The achievements of sprint legend Milkha Singh, popularly known as the 'Flying Sikh', will always make the citizens of this country proud, Uttar Pradesh Chief Minister Yogi Adityanath said on Saturday, expressing grief over the athlete's demise.
The void created in the world of sports by his death will be difficult to fill, Adityanath added.
Singh died on Friday after a month-long battle with COVID-19, during which he lost his former national volleyball captain wife Nirmal Kaur to the same ailment.
The Padma Shri awardee was 91 and is survived by his golfer son Jeev Milkha Singh and three daughters.
"He breathed his last at 11.30 pm," a family spokesperson had told PTI in Chandigarh.
His condition had turned critical after he developed complications, including fever and dipping oxygen saturation levels, after a bout with COVID-19, in the Intensive Care Unit of the PGIMER hospital in the UT of Chandigarh.
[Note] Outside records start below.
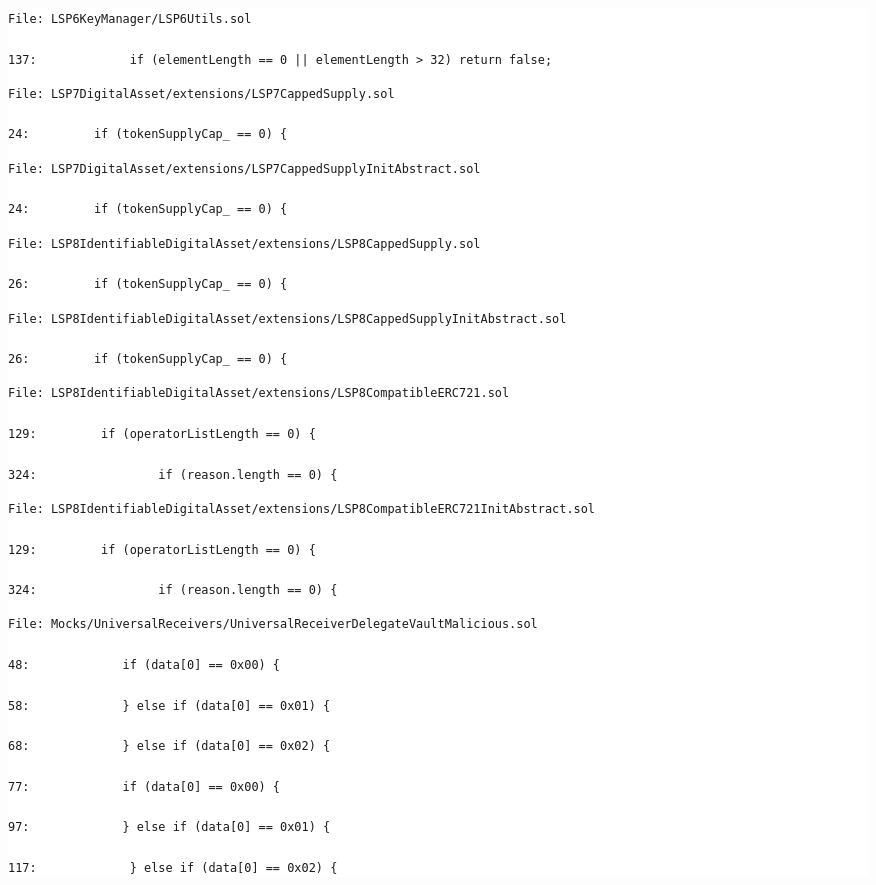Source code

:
 ```solidity
File: LSP6KeyManager/LSP6Utils.sol

137:             if (elementLength == 0 || elementLength > 32) return false;

```

```solidity
File: LSP7DigitalAsset/extensions/LSP7CappedSupply.sol

24:         if (tokenSupplyCap_ == 0) {

```

```solidity
File: LSP7DigitalAsset/extensions/LSP7CappedSupplyInitAbstract.sol

24:         if (tokenSupplyCap_ == 0) {

```

```solidity
File: LSP8IdentifiableDigitalAsset/extensions/LSP8CappedSupply.sol

26:         if (tokenSupplyCap_ == 0) {

```

```solidity
File: LSP8IdentifiableDigitalAsset/extensions/LSP8CappedSupplyInitAbstract.sol

26:         if (tokenSupplyCap_ == 0) {

```

```solidity
File: LSP8IdentifiableDigitalAsset/extensions/LSP8CompatibleERC721.sol

129:         if (operatorListLength == 0) {

324:                 if (reason.length == 0) {

```

```solidity
File: LSP8IdentifiableDigitalAsset/extensions/LSP8CompatibleERC721InitAbstract.sol

129:         if (operatorListLength == 0) {

324:                 if (reason.length == 0) {

```

```solidity
File: Mocks/UniversalReceivers/UniversalReceiverDelegateVaultMalicious.sol

48:             if (data[0] == 0x00) {

58:             } else if (data[0] == 0x01) {

68:             } else if (data[0] == 0x02) {

77:             if (data[0] == 0x00) {

97:             } else if (data[0] == 0x01) {

117:             } else if (data[0] == 0x02) {

```

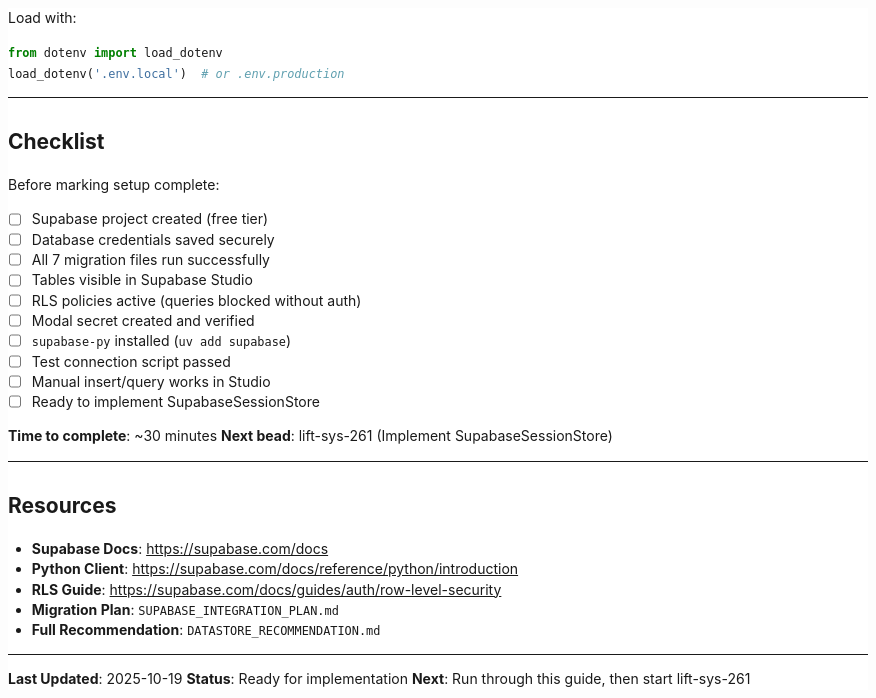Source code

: Load with:
```python
from dotenv import load_dotenv
load_dotenv('.env.local')  # or .env.production
```

---

## Checklist

Before marking setup complete:

- [ ] Supabase project created (free tier)
- [ ] Database credentials saved securely
- [ ] All 7 migration files run successfully
- [ ] Tables visible in Supabase Studio
- [ ] RLS policies active (queries blocked without auth)
- [ ] Modal secret created and verified
- [ ] `supabase-py` installed (`uv add supabase`)
- [ ] Test connection script passed
- [ ] Manual insert/query works in Studio
- [ ] Ready to implement SupabaseSessionStore

**Time to complete**: ~30 minutes
**Next bead**: lift-sys-261 (Implement SupabaseSessionStore)

---

## Resources

- **Supabase Docs**: https://supabase.com/docs
- **Python Client**: https://supabase.com/docs/reference/python/introduction
- **RLS Guide**: https://supabase.com/docs/guides/auth/row-level-security
- **Migration Plan**: `SUPABASE_INTEGRATION_PLAN.md`
- **Full Recommendation**: `DATASTORE_RECOMMENDATION.md`

---

**Last Updated**: 2025-10-19
**Status**: Ready for implementation
**Next**: Run through this guide, then start lift-sys-261
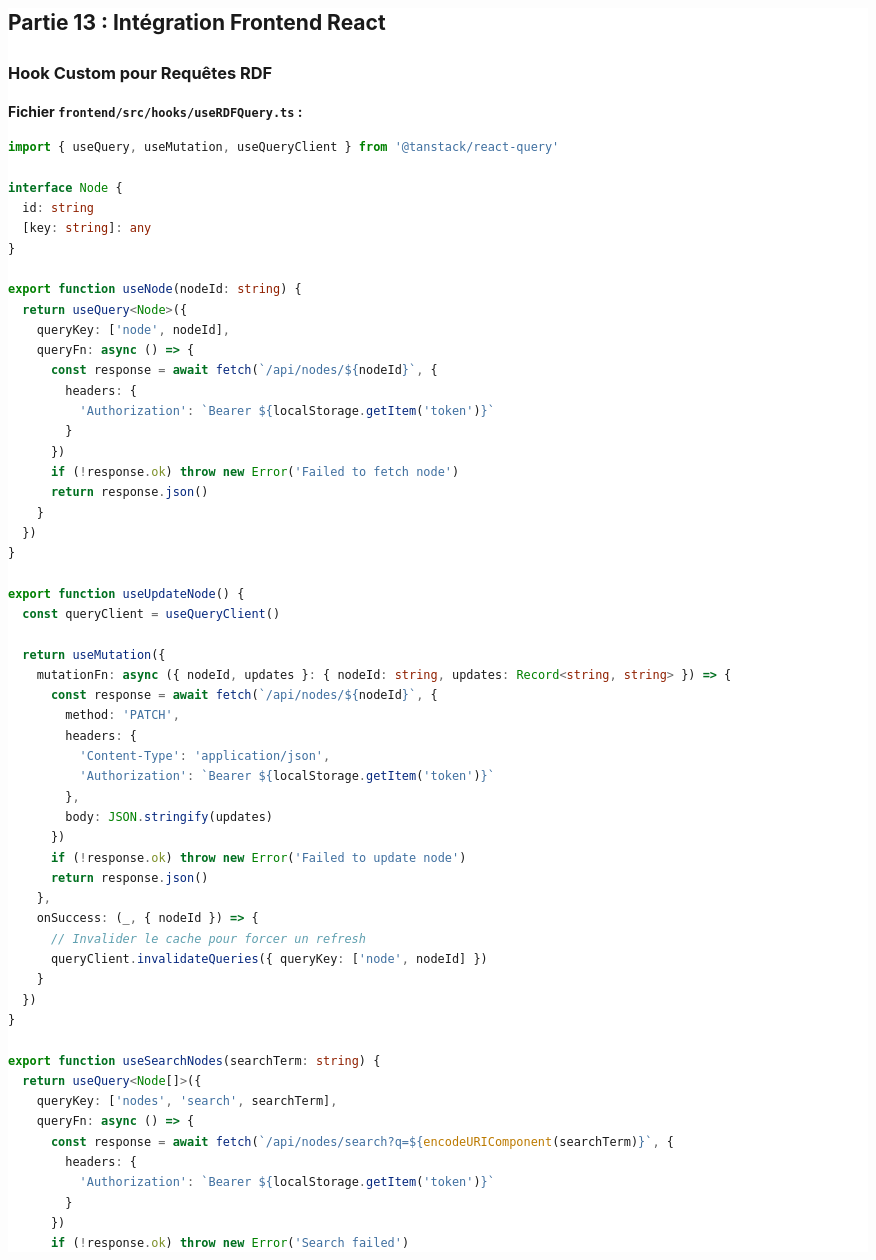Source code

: ## Partie 13 : Intégration Frontend React

### Hook Custom pour Requêtes RDF

**Fichier `frontend/src/hooks/useRDFQuery.ts` :**

```typescript
import { useQuery, useMutation, useQueryClient } from '@tanstack/react-query'

interface Node {
  id: string
  [key: string]: any
}

export function useNode(nodeId: string) {
  return useQuery<Node>({
    queryKey: ['node', nodeId],
    queryFn: async () => {
      const response = await fetch(`/api/nodes/${nodeId}`, {
        headers: {
          'Authorization': `Bearer ${localStorage.getItem('token')}`
        }
      })
      if (!response.ok) throw new Error('Failed to fetch node')
      return response.json()
    }
  })
}

export function useUpdateNode() {
  const queryClient = useQueryClient()

  return useMutation({
    mutationFn: async ({ nodeId, updates }: { nodeId: string, updates: Record<string, string> }) => {
      const response = await fetch(`/api/nodes/${nodeId}`, {
        method: 'PATCH',
        headers: {
          'Content-Type': 'application/json',
          'Authorization': `Bearer ${localStorage.getItem('token')}`
        },
        body: JSON.stringify(updates)
      })
      if (!response.ok) throw new Error('Failed to update node')
      return response.json()
    },
    onSuccess: (_, { nodeId }) => {
      // Invalider le cache pour forcer un refresh
      queryClient.invalidateQueries({ queryKey: ['node', nodeId] })
    }
  })
}

export function useSearchNodes(searchTerm: string) {
  return useQuery<Node[]>({
    queryKey: ['nodes', 'search', searchTerm],
    queryFn: async () => {
      const response = await fetch(`/api/nodes/search?q=${encodeURIComponent(searchTerm)}`, {
        headers: {
          'Authorization': `Bearer ${localStorage.getItem('token')}`
        }
      })
      if (!response.ok) throw new Error('Search failed')
```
He had contracted COVID-19 last month and tested negative for the virus on Wednesday, when he was shifted to the general ICU in another block of the hospital.
Singh had been "stable" before Thursday evening.
His 85-year-old wife, who had also been infected by the virus, passed away at a private hospital in Mohali on Sunday.
Milkha Singh was admitted to the PGIMER on June 3 after his oxygen levels dipped at home following treatment at the Fortis hospital in Mohali for a week.
The legendary athlete is a four-time Asian Games gold medallist and the 1958 Commonwealth Games champion, but his greatest performance remains the fourth-place finish in the 400m final of the 1960 Rome Olympics.
He also represented India in the 1956 and the 1964 Olympics and was bestowed the Padma Shri in 1959.